Problem requirements |
Use the entries below and reproduce exactly the lines from the one containing "Friday | 8am - 4pm" down to the one containing "low-carb, high-protein variation", both of them included.
Data records Block Start
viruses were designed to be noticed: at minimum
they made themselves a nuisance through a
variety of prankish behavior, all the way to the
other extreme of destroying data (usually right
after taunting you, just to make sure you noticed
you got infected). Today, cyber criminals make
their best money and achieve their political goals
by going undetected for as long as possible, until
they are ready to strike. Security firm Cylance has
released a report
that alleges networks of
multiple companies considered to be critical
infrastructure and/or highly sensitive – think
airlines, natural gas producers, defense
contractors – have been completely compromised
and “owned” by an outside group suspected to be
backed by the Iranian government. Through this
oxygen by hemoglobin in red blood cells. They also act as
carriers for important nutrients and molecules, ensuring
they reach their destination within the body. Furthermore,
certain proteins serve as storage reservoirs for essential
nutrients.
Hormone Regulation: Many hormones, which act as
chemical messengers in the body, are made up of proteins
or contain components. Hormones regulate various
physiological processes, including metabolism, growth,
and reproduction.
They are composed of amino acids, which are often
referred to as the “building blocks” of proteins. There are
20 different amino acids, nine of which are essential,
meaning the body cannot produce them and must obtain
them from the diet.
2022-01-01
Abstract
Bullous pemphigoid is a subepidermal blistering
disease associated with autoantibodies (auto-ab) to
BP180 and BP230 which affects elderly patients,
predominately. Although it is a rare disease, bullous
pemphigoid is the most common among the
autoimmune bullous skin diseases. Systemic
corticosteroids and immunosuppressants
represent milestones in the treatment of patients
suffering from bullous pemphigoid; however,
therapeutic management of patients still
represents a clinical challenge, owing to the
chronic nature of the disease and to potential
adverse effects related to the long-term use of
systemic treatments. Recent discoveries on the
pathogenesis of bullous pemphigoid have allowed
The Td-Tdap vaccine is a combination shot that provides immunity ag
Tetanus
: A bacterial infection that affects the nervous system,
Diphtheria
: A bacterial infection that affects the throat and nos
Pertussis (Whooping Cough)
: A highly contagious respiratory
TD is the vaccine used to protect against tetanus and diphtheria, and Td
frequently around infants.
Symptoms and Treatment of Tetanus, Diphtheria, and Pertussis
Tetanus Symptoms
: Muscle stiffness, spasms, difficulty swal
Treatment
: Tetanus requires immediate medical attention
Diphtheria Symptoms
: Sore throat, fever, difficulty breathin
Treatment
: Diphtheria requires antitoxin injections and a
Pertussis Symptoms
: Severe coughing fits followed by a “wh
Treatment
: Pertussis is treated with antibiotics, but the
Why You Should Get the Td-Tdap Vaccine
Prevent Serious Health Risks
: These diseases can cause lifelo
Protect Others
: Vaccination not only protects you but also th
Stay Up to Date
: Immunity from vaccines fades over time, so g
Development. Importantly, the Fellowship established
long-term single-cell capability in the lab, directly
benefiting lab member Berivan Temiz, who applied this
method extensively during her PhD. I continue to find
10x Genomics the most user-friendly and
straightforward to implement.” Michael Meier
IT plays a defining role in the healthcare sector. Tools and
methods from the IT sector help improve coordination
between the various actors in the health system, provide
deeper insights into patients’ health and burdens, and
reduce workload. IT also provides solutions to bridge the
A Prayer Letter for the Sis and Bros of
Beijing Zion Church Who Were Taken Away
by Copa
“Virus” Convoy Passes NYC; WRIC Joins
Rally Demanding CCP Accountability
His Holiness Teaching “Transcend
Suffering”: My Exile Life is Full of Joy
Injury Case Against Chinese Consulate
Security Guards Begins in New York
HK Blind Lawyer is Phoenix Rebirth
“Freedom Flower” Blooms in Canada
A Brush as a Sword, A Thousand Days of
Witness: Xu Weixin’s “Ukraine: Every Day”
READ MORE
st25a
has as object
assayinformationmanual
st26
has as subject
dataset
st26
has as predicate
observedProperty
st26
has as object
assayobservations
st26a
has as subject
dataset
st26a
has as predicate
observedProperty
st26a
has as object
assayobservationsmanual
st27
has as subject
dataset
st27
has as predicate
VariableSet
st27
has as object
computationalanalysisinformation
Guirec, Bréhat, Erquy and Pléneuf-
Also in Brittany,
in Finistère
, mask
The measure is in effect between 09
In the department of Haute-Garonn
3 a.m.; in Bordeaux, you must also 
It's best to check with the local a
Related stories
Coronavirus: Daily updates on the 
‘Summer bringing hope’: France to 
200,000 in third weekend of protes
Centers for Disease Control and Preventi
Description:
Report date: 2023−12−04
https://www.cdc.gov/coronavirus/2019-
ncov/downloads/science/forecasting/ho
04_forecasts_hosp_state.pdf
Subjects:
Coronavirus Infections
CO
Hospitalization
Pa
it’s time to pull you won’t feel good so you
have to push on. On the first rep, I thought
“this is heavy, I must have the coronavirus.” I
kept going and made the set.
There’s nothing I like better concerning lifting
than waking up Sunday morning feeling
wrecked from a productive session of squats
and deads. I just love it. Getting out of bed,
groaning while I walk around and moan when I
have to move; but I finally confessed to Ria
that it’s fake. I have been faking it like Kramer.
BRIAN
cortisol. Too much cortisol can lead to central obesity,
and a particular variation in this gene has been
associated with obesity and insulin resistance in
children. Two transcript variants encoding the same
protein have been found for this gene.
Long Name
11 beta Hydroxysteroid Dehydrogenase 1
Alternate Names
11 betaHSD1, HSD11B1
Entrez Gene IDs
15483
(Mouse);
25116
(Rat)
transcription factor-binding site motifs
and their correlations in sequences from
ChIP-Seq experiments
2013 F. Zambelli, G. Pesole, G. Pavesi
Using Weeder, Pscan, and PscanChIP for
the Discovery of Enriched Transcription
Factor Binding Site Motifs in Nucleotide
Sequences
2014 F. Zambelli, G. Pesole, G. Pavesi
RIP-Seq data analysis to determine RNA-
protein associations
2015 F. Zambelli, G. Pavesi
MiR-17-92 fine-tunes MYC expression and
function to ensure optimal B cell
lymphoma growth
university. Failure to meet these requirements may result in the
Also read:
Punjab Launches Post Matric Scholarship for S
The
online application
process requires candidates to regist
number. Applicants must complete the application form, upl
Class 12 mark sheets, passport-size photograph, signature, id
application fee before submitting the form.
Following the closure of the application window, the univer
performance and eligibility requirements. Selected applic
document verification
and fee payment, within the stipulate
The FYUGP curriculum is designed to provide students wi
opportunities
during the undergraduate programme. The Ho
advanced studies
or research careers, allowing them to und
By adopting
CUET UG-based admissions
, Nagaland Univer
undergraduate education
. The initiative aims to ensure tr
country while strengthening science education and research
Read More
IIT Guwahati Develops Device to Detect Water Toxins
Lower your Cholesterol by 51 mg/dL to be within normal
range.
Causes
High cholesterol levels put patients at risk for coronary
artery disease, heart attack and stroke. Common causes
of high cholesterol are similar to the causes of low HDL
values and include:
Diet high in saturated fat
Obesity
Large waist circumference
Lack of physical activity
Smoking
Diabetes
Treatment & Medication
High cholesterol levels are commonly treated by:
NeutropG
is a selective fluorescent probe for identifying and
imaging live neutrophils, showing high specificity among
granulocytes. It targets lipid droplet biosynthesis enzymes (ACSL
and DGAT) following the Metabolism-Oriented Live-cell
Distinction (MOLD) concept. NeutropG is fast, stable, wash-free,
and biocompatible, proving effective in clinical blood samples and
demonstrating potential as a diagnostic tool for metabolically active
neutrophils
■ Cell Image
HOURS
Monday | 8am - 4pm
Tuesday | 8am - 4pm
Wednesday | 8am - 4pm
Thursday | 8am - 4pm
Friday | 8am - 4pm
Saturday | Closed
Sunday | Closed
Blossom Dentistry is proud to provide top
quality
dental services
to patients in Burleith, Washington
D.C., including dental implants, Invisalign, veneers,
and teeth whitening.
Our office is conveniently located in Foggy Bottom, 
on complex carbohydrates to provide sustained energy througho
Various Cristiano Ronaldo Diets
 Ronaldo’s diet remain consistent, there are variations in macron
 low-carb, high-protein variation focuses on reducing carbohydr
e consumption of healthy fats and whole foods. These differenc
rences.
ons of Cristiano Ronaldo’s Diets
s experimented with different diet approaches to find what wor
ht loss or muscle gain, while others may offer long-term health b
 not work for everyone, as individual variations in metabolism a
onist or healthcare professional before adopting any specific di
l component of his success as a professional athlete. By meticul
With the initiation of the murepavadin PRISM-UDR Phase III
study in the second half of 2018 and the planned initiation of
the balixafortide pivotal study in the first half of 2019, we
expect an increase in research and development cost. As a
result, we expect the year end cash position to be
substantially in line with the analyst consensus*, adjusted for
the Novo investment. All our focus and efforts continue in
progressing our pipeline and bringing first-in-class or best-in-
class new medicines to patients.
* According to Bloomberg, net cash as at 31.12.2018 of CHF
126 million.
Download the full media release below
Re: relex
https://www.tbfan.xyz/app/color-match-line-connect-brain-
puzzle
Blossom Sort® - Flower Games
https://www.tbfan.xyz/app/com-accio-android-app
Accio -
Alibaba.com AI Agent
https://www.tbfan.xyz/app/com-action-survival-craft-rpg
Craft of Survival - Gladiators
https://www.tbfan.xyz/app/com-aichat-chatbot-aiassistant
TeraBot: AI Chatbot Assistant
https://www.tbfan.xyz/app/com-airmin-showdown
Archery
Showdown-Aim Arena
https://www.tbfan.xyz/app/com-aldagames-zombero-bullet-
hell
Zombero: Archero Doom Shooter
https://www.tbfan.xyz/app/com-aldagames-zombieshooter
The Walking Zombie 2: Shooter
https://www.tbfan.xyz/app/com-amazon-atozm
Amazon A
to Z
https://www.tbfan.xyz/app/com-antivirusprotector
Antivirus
Data records Block End
Response area |
Friday | 8am - 4pm
Saturday | Closed
Sunday | Closed
Blossom Dentistry is proud to provide top
quality
dental services
to patients in Burleith, Washington
D.C., including dental implants, Invisalign, veneers,
and teeth whitening.
Our office is conveniently located in Foggy Bottom, 
on complex carbohydrates to provide sustained energy througho
Various Cristiano Ronaldo Diets
 Ronaldo’s diet remain consistent, there are variations in macron
 low-carb, high-protein variation focuses on reducing carbohydr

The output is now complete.